__Goal of the exercise__. Output the data once more, exactly as given.

__Given data__.
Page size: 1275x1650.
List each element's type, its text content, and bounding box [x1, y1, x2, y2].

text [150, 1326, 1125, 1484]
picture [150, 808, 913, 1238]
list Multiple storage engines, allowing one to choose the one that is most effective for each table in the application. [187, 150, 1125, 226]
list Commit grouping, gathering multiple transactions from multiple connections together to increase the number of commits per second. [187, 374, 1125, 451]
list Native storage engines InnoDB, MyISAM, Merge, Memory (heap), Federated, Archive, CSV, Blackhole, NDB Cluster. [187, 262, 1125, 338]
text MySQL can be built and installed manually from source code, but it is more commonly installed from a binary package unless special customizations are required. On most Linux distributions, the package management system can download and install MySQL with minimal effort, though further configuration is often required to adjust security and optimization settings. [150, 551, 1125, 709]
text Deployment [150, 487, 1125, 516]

__Result for this exercise__.
Page size: 1275x1650.
List each element's type, its text content, and bounding box [x1, y1, x2, y2].

text [150, 1326, 1125, 1484]
picture [150, 808, 913, 1238]
list Multiple storage engines, allowing one to choose the one that is most effective for each table in the application. [187, 150, 1125, 226]
list Commit grouping, gathering multiple transactions from multiple connections together to increase the number of commits per second. [187, 374, 1125, 451]
list Native storage engines InnoDB, MyISAM, Merge, Memory (heap), Federated, Archive, CSV, Blackhole, NDB Cluster. [187, 262, 1125, 338]
text MySQL can be built and installed manually from source code, but it is more commonly installed from a binary package unless special customizations are required. On most Linux distributions, the package management system can download and install MySQL with minimal effort, though further configuration is often required to adjust security and optimization settings. [150, 551, 1125, 709]
text Deployment [150, 487, 1125, 516]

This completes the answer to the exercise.